On the day of Ross’s murder, Jamison Davis testified, Ethan was helping him with a “fixer-upper” project but said he needed to “run an errand”—which often meant he needed to buy cigarettes in nearby Seymour.
But Davis revealed on the stand that he actually ended up at his ex’s new boyfriend’s house and took their child, who suffered from a developmental disability.
Though Davis and his ex had “a verbal agreement” that his daughter would be spending Thanksgiving with him, Davis testified, he was driving back to his family’s house on Nov. 24 after buying a pack of cigarettes when he noticed his ex-girlfriend’s car at her new boyfriend’s house.
He went inside the house to question why his daughter had not yet been dropped off at his parents’ house, which incited an argument between the three adults.
He admitted in court that in a fit of rage, he “fired a weapon” and took his daughter. (He was convicted of two misdemeanors in connection with that in June.)
He then drove to see several relatives and friends with the child before finally dropping her off with Joseph Babbitt, one of his best friends.

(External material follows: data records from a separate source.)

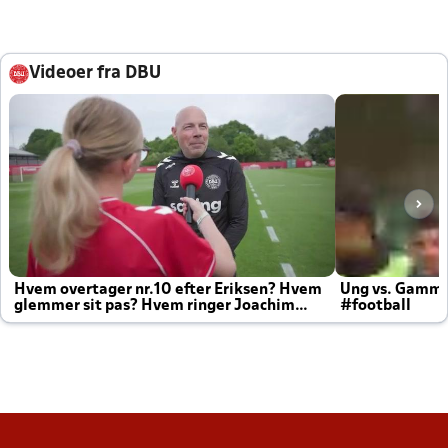
Videoer fra DBU
Hvem overtager nr.10 efter Eriksen? Hvem
Ung vs. Gamm
glemmer sit pas? Hvem ringer Joachim
#football
altid til efter kampe?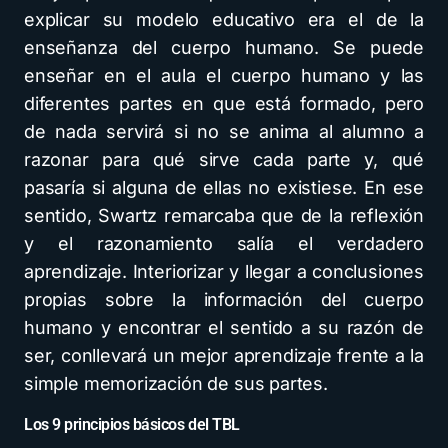
explicar su modelo educativo era el de la
enseñanza del cuerpo humano. Se puede
enseñar en el aula el cuerpo humano y las
diferentes partes en que está formado, pero
de nada servirá si no se anima al alumno a
razonar para qué sirve cada parte y, qué
pasaría si alguna de ellas no existiese. En ese
sentido, Swartz remarcaba que de la reflexión
y el razonamiento salía el verdadero
aprendizaje. Interiorizar y llegar a conclusiones
propias sobre la información del cuerpo
humano y encontrar el sentido a su razón de
ser, conllevará un mejor aprendizaje frente a la
simple memorización de sus partes.
Los 9 principios básicos del TBL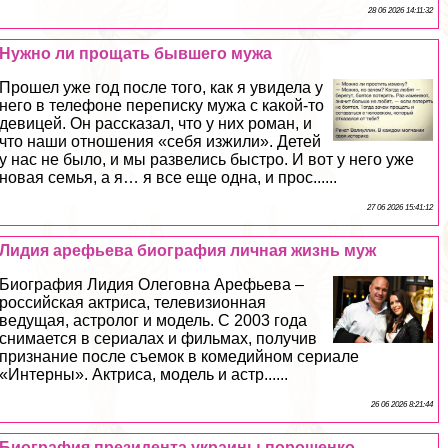
28 06 2026 14:11:32
Нужно ли прощать бывшего мужа
Прошел уже год после того, как я увидела у
него в телефоне переписку мужа с какой-то
дeвицей. Он рассказал, что у них роман, и
что наши отношения «себя изжили». Детей
у нас не было, и мы развелись быстро. И вот у него уже
новая семья, а я… я все еще одна, и прос......
27 06 2026 15:41:12
Лидия арефьева биография личная жизнь муж
Биография Лидия Олегoвна Арефьева –
российская актриса, телевизионная
ведущая, астролог и модель. С 2003 года
снимается в сериалах и фильмах, получив
признание после съемок в комедийном сериале
«Интерны». Актриса, модель и астр......
26 06 2026 8:21:44
Биография президента украины порошенко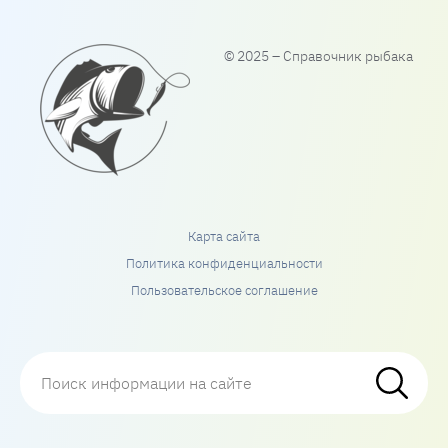
© 2025 – Справочник рыбака
Карта сайта
Политика конфиденциальности
Пользовательское соглашение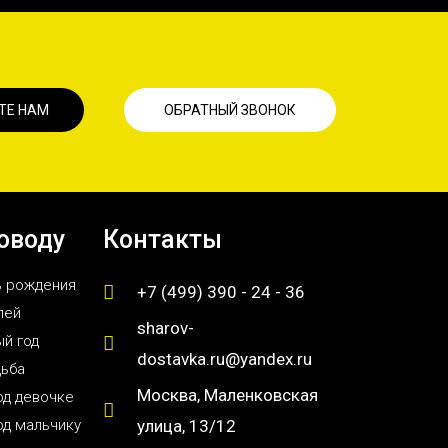
ТЕ НАМ
ОБРАТНЫЙ ЗВОНОК
оводу
Контакты
ь рождения
+7 (499) 390 - 24 - 36
лей
sharov-
й год
dostavka.ru@yandex.ru
дьба
Москва, Маленковская
од девочке
од мальчику
улица, 13/12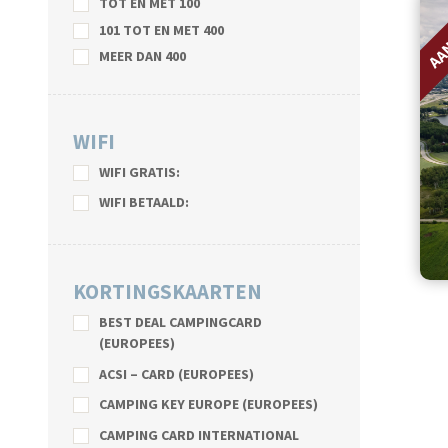
AA
TOT EN MET 100
101 TOT EN MET 400
MEER DAN 400
WIFI
WIFI GRATIS:
WIFI BETAALD:
KORTINGSKAARTEN
BEST DEAL CAMPINGCARD
(EUROPEES)
ACSI – CARD (EUROPEES)
CAMPING KEY EUROPE (EUROPEES)
CAMPING CARD INTERNATIONAL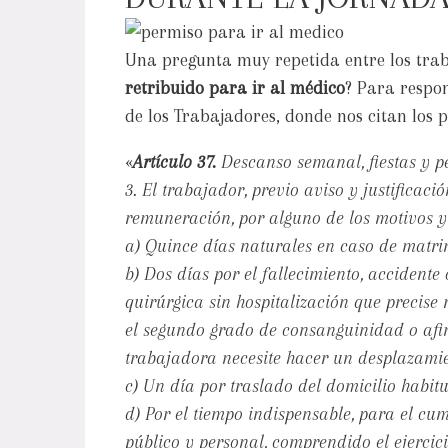
Una pregunta muy repetida entre los trab
retribuido para ir al médico
? Para respon
de los Trabajadores, donde nos citan los p
«
Artículo 37.
Descanso semanal, fiestas y p
3. El trabajador, previo aviso y justificac
remuneración, por alguno de los motivos y 
a) Quince días naturales en caso de matri
b) Dos días por el fallecimiento, accidente
quirúrgica sin hospitalización que precise 
el segundo grado de consanguinidad o afi
trabajadora necesite hacer un desplazamien
c) Un día por traslado del domicilio habitu
d) Por el tiempo indispensable, para el cu
público y personal, comprendido el ejerci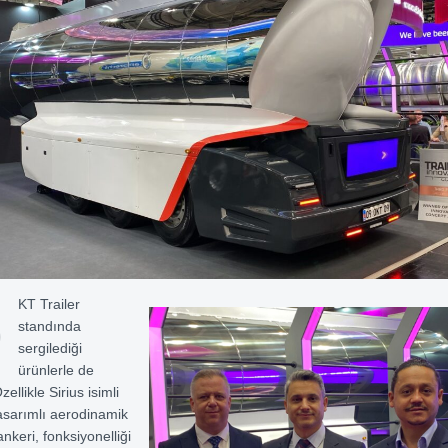
O
KT Trailer
standında
sergilediği
ürünlerle de
zellikle Sirius isimli
asarımlı aerodinamik
ankeri, fonksiyonelliği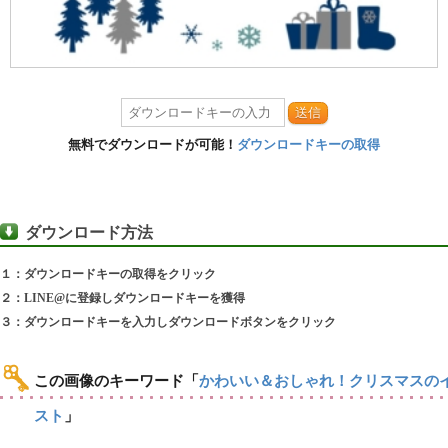
送信
無料でダウンロードが可能！
ダウンロードキーの取得
ダウンロード方法
１：ダウンロードキーの取得をクリック
２：LINE@に登録しダウンロードキーを獲得
３：ダウンロードキーを入力しダウンロードボタンをクリック
この画像のキーワード
「
かわいい＆おしゃれ！クリスマスの
スト
」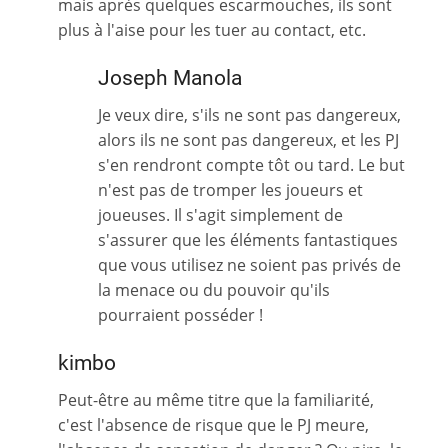
mais après quelques escarmouches, ils sont
plus à l'aise pour les tuer au contact, etc.
Joseph Manola
Je veux dire, s'ils ne sont pas dangereux,
alors ils ne sont pas dangereux, et les PJ
s'en rendront compte tôt ou tard. Le but
n'est pas de tromper les joueurs et
joueuses. Il s'agit simplement de
s'assurer que les éléments fantastiques
que vous utilisez ne soient pas privés de
la menace ou du pouvoir qu'ils
pourraient posséder !
kimbo
Peut-être au même titre que la familiarité,
c'est l'absence de risque que le PJ meure,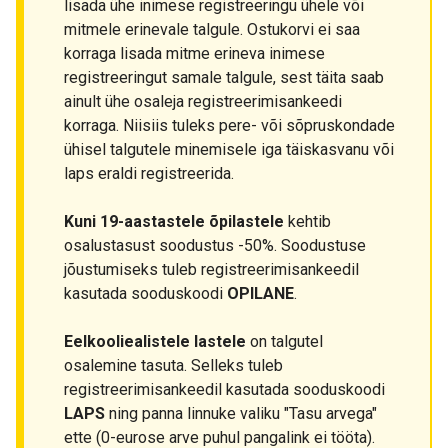
lisada ühe inimese registreeringu ühele või
mitmele erinevale talgule. Ostukorvi ei saa
korraga lisada mitme erineva inimese
registreeringut samale talgule, sest täita saab
ainult ühe osaleja registreerimisankeedi
korraga. Niisiis tuleks pere- või sõpruskondade
ühisel talgutele minemisele iga täiskasvanu või
laps eraldi registreerida.
Kuni 19-aastastele õpilastele
kehtib
osalustasust soodustus -50%. Soodustuse
jõustumiseks tuleb registreerimisankeedil
kasutada sooduskoodi
OPILANE
.
Eelkooliealistele lastele
on talgutel
osalemine tasuta. Selleks tuleb
registreerimisankeedil kasutada sooduskoodi
LAPS
ning panna linnuke valiku "Tasu arvega"
ette (0-eurose arve puhul pangalink ei tööta).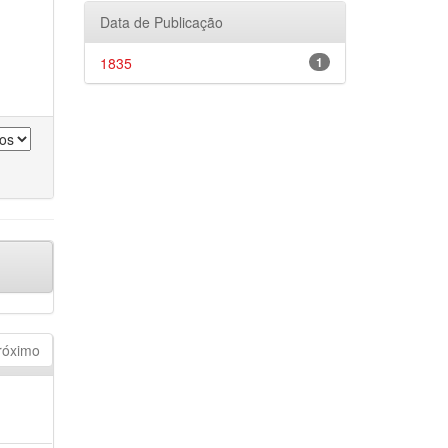
Data de Publicação
1835
1
róximo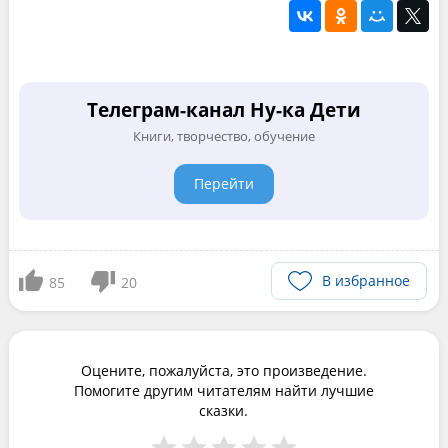
Телеграм-канал Ну-ка Дети
Книги, творчество, обучение
Перейти
В избранное
85
20
Оцените, пожалуйста, это произведение.
Помогите другим читателям найти лучшие
сказки.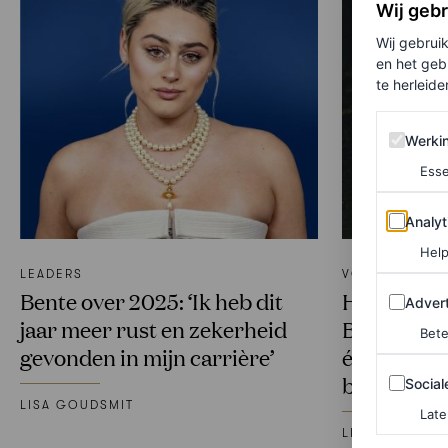
Wij geb
Wij gebrui
en het geb
te herleiden
Werking 
Werki
Esse
Analytics
Analyt
Help
LEADERS
VOICES
Adverten
Bente over 2025: ‘Ik heb dit
Het ‘Nee is
Advert
jaar meer rust en zekerheid
Bente en Ma
Bete
gevonden in mijn carrière’
én heeft vo
Sociale m
boodscha
Social
LISA GOUDSMIT
Late
LISA GOUDSMI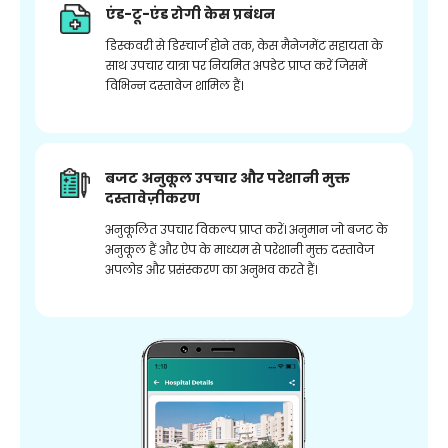
एंड-टू-एंड रोगी केस प्रबंधन
डिस्कवरी से डिस्चार्ज होने तक, केस मैनेजमेंट सहायता के
साथ उपचार यात्रा पर नियमित अपडेट प्राप्त करें जिसमें
विभिन्न दस्तावेज शामिल हैं।
बजट अनुकूल उपचार और परेशानी मुक्त
दस्तावेज़ीकरण
अनुकूलित उपचार विकल्प प्राप्त करें। अनुमान जो बजट के
अनुकूल हैं और ऐप के माध्यम से परेशानी मुक्त दस्तावेज
अपलोड और प्रसंस्करण का अनुभव करते हैं।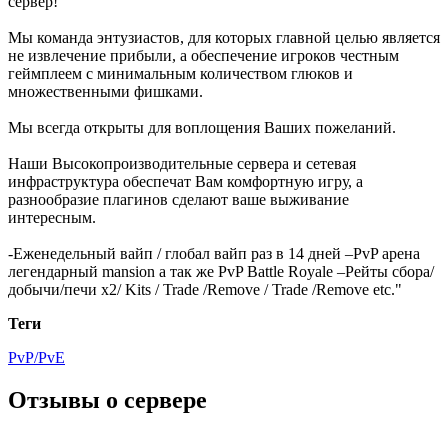
сервер!
Мы команда энтузиастов, для которых главной целью является
не извлечение прибыли, а обеспечение игроков честным
геймплеем с минимальным количеством глюков и
множественными фишками.
Мы всегда открыты для воплощения Ваших пожеланий.
Наши Высокопроизводительные сервера и сетевая
инфраструктура обеспечат Вам комфортную игру, а
разнообразие плагинов сделают ваше выживание
интересным.
-Еженедельный вайп / глобал вайп раз в 14 дней –PvP арена
легендарный mansion а так же PvP Battle Royale –Рейты сбора/
добычи/печи х2/ Kits / Trade /Remove / Trade /Remove etc."
Теги
PvP/PvE
Отзывы о сервере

“He said he went and got his kid out of a crack house,” Babbitt testified this week. “He walked in, fired a round in the air, grabbed his kid, and left.”
Davis was “visibly upset” when he dropped off the child—before he disappeared in his Hummer for another 30 hours.
“I forgot my cellphone at a cousin’s house,” he said on the stand in answer to a question about why no one could reach him after that. He admitted he hid at the north end of his parents’ property.
He testified that he only left the area “for hour or two” to visit Jones Church to pray late that Friday night. On the way, he spotted a sheriff's deputy and picked up his pace because he knew the cops were looking for him.
“I didn’t wanna go to jail,” Davis said.